_INSTRUCTIONS TO FOLLOW:_
An exact repetition of the records is required. Leave nothing out.

MATERIAL TO PROCESS below:

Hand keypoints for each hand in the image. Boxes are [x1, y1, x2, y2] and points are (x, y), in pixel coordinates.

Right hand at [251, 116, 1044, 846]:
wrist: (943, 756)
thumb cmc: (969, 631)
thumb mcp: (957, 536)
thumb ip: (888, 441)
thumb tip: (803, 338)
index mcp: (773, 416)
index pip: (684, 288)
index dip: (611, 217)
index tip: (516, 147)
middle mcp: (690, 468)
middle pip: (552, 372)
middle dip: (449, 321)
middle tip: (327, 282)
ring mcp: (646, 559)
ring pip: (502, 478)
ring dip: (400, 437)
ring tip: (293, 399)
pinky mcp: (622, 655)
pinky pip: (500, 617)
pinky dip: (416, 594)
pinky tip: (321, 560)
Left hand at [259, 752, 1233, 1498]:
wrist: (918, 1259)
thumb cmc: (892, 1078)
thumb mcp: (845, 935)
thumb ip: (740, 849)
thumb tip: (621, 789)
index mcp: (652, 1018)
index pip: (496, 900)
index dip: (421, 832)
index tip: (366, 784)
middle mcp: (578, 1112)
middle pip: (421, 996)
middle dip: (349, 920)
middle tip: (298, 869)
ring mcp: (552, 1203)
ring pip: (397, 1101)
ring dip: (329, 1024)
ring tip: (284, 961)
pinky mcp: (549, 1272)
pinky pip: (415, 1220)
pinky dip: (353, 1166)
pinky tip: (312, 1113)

End of MATERIAL TO PROCESS.

_SOLVED EXERCISE:_
Hand keypoints for each hand in the image. Boxes are [x1, y1, x2, y2] and points are (x, y), in pixel coordinates.

Right hand at [251, 116, 1044, 846]:
wrist: (943, 756)
thumb cmc: (969, 631)
thumb mcp: (957, 536)
thumb ip: (888, 441)
thumb tip: (803, 338)
index mcp: (773, 416)
index pip: (684, 288)
index dip: (611, 217)
index tip: (516, 147)
middle mcp: (690, 468)
middle pip: (552, 372)
middle dip: (449, 321)
middle tip: (327, 282)
ring mcp: (646, 559)
ring pip: (502, 478)
ring dip: (400, 437)
ring tip: (293, 399)
pinky mcp: (622, 655)
pinky pip: (500, 617)
pinky dip: (416, 594)
pinky tip: (321, 560)
Left hand at [259, 752, 1233, 1498]:
wrist: (918, 1259)
thumb cmc: (892, 1078)
thumb mcp: (845, 935)
thumb ip: (740, 849)
thumb tip: (621, 789)
index mcp: (652, 1018)
index pip: (496, 900)
index dip: (421, 832)
index tip: (366, 784)
middle mcp: (578, 1112)
middle pip: (421, 996)
middle dip: (349, 920)
middle tip: (298, 869)
ring mcp: (552, 1203)
ring pip: (397, 1101)
ring dip: (329, 1024)
ring tip: (284, 961)
pinky mcp: (549, 1272)
pinky pip: (415, 1220)
pinky dip: (353, 1166)
pinky tip: (312, 1113)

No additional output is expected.